In trying to come up with ways to tackle Nevada’s soaring pension debt, a key Nevada legislator put forth an idea that is the functional equivalent of trying to put out a fire by dousing it with gasoline.
At last week’s Interim Retirement and Benefits Committee legislative hearing, Assemblywoman and Committee Chair Maggie Carlton made it a point to declare that increasing wages for government workers was a viable way to reduce Nevada’s pension debt.
At the outset, it’s important to remember that the only reason PERS $13 billion unfunded liability matters is because of the massive burden it imposes on the government workers and taxpayers who must pay down this debt.
So suggesting higher wages as a way to reduce Nevada’s pension debt is a bit like recommending that a family struggling with credit card debt take out a lease on a brand new Mercedes — with no real strategy for how that will help other than belief in the phrase, “you’ve got to spend money to make money!”
But it’s actually even worse than that. Because higher wages translate to higher future pension benefits, Nevada governments and taxpayers would get billed twice: as the cost of higher wages is compounded by higher annual pension costs.
So what, if any, reduction in PERS unfunded liability would occur in exchange for increasing both the annual wage and retirement costs of Nevada governments?
Literally, zero dollars — and that’s in the best-case scenario. But more on that later.

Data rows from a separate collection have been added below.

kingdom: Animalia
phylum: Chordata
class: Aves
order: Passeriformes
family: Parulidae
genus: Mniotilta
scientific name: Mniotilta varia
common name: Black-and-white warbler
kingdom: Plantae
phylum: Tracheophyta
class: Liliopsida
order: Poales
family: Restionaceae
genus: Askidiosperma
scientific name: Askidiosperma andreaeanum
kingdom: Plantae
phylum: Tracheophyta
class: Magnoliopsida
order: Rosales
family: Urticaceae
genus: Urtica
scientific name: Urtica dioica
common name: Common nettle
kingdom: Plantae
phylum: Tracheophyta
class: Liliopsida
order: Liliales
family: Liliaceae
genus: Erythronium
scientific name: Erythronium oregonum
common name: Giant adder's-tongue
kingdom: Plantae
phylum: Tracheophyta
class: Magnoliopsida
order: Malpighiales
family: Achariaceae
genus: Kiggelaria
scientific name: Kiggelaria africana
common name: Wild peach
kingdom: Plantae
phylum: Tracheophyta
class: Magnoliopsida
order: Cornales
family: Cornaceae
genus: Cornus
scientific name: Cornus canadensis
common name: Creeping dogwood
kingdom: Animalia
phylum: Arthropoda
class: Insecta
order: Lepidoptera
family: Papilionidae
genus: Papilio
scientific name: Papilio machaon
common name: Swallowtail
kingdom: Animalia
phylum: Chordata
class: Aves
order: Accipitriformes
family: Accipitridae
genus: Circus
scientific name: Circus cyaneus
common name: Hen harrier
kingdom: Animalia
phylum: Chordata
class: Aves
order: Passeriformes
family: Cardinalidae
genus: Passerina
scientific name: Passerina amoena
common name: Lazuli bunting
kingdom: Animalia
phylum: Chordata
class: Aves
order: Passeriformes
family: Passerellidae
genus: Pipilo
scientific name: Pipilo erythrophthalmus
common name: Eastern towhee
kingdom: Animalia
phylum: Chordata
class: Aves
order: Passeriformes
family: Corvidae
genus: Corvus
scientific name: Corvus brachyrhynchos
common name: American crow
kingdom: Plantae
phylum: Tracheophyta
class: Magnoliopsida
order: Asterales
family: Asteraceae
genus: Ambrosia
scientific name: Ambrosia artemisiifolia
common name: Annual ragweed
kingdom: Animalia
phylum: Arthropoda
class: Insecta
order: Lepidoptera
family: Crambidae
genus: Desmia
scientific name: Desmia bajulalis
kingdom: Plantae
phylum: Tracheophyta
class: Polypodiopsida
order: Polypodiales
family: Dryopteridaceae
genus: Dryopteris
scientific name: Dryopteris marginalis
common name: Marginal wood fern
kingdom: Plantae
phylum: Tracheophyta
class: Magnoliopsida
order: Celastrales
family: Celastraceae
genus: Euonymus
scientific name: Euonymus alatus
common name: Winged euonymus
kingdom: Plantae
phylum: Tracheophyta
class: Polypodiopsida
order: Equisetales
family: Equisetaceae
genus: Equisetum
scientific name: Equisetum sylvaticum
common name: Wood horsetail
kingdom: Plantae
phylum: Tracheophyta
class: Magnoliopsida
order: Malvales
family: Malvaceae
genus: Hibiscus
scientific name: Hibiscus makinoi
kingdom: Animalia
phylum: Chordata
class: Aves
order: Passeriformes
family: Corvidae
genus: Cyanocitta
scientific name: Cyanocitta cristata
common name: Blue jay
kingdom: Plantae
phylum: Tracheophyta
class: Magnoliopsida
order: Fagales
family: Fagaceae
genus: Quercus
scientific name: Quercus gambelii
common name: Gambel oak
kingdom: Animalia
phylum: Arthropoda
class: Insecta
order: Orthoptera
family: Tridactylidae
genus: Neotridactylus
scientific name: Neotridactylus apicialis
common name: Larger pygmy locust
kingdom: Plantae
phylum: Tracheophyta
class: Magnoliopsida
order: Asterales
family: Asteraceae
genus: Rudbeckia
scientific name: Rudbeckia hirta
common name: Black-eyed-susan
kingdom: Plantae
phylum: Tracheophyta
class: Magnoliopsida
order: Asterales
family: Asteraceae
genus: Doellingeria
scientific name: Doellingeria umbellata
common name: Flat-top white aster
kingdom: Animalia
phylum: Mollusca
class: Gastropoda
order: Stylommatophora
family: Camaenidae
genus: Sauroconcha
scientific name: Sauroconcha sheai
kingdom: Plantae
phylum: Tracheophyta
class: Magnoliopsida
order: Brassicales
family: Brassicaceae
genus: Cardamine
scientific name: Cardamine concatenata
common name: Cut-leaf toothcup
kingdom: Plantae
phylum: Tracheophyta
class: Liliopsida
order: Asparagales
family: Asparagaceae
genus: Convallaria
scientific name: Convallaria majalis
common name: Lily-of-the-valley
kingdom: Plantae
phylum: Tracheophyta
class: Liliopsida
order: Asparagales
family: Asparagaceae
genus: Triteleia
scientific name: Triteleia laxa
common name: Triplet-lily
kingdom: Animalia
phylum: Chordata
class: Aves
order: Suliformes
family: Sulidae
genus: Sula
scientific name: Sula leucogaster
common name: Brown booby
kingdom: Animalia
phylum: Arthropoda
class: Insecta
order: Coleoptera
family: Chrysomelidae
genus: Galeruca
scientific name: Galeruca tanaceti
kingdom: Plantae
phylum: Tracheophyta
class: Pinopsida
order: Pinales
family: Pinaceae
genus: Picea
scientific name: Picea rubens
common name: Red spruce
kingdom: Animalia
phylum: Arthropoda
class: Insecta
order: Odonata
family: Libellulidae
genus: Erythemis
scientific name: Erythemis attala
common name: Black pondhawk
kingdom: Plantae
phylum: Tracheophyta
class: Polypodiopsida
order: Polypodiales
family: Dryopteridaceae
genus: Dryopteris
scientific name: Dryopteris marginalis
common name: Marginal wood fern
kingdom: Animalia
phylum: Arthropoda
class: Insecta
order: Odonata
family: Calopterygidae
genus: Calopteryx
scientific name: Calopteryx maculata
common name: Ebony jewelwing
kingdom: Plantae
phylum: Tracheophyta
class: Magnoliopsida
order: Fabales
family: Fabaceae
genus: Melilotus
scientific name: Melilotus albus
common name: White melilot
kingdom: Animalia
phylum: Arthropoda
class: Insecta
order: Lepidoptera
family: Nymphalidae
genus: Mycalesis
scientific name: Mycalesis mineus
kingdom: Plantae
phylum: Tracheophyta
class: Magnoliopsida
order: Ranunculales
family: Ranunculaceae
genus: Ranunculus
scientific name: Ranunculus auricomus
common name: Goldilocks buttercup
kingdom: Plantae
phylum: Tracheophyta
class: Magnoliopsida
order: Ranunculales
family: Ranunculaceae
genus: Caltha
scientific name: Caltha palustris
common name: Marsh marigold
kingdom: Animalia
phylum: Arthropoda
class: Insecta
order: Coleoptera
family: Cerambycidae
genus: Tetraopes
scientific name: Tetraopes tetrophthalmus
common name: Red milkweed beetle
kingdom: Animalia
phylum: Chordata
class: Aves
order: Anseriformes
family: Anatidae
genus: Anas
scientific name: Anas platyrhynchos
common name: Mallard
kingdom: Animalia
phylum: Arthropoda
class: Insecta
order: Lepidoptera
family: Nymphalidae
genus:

Carlton’s genuinely too-good-to-be-true proposal came in response to a presentation by PERS executive officer Tina Leiss.
Leiss was discussing the result of payroll growth having been far below what the System assumed over the past 10 years.
And because PERS sets annual contributions as a percentage of payroll — rather than a level-dollar amount — the lower-than-assumed payroll growth means debt payments coming in below forecasts, which in turn requires levying higher contribution rates on public employees in order to ensure the full, expected dollar amounts are received.
After the conclusion of Leiss’ report, the following exchange occurred:
Chair Carlton: “So higher wages for state employees will deal with the unfunded liability?”
PERS Executive Officer Tina Leiss: “It would mean higher contributions then yes, as of total payroll growth. Yea.”
Carlton: “Okay. I think people forget that other side of the equation…all we hear about is the unfunded liability….no one wants to talk about the other side of the equation…if you do pay people more we can deal with that issue.”
Leiss’ less-than-coherent response — a stark contrast from the rest of her otherwise articulate testimony — appears the result of trying to give Carlton the “yes” answer she was clearly looking for, despite knowing the committee chair was way off base.
PERS has already adopted a schedule of expected dollar payments that must be paid in order to eliminate its existing unfunded liability.
Thus, changes to the payroll base do not affect the actual dollar amounts that must be paid. For example, if $11 must be paid next year, it is immaterial whether it is 10 percent of the $110 payroll assumed, or 11 percent of $100. While a higher payroll means a lower percentage cost, the actual cost remains unchanged.
Or, in the words of PERS own actuary: “It is important to note that changes in total member payroll do not affect the size of the [unfunded liability]; only the amount that is paid yearly as a percent of pay.” (Emphasis added.)
While higher wages cannot reduce the unfunded liability, they would increase the System’s accrued liability — which are future unfunded liabilities in the making, waiting to spring into existence whenever PERS investment assumptions prove overly optimistic.
To get a sense of the magnitude of the increased liability that would result from higher wages, we can look at the reduction in liability PERS attributed to a single year of lower-than-expected wage growth:
For the year ending June 30, 2017, lower-than-expected payroll growth reduced the system’s pension liability by $192 million. While a variety of factors affect PERS total liability, the effects of pay increases are clear: Higher wages increases the liability while lower wages reduces it.
What Leiss should have said in response to Carlton was something like this:
“No, higher wages would not, and cannot, reduce PERS unfunded liability. In fact, they would actually increase our accrued liability and thus risk increasing our unfunded liability over the long-term, while also immediately increasing the ongoing, annual costs of our participating members (government workers and taxpayers). The solution to payroll growth coming in below forecasts is to simply make our forecast assumptions better reflect reality.”
It is unclear as to why Leiss encouraged Carlton’s profound misunderstanding, rather than correcting it. However, the response was consistent with PERS history of misleading the courts, legislature and public at large.
For viable pension reform options, Nevada legislators would do well to consult recent reforms enacted in our neighboring states of Arizona and Utah, as well as the 2011 NPRI study Reforming Nevada’s Public Employees’ Pension Plan.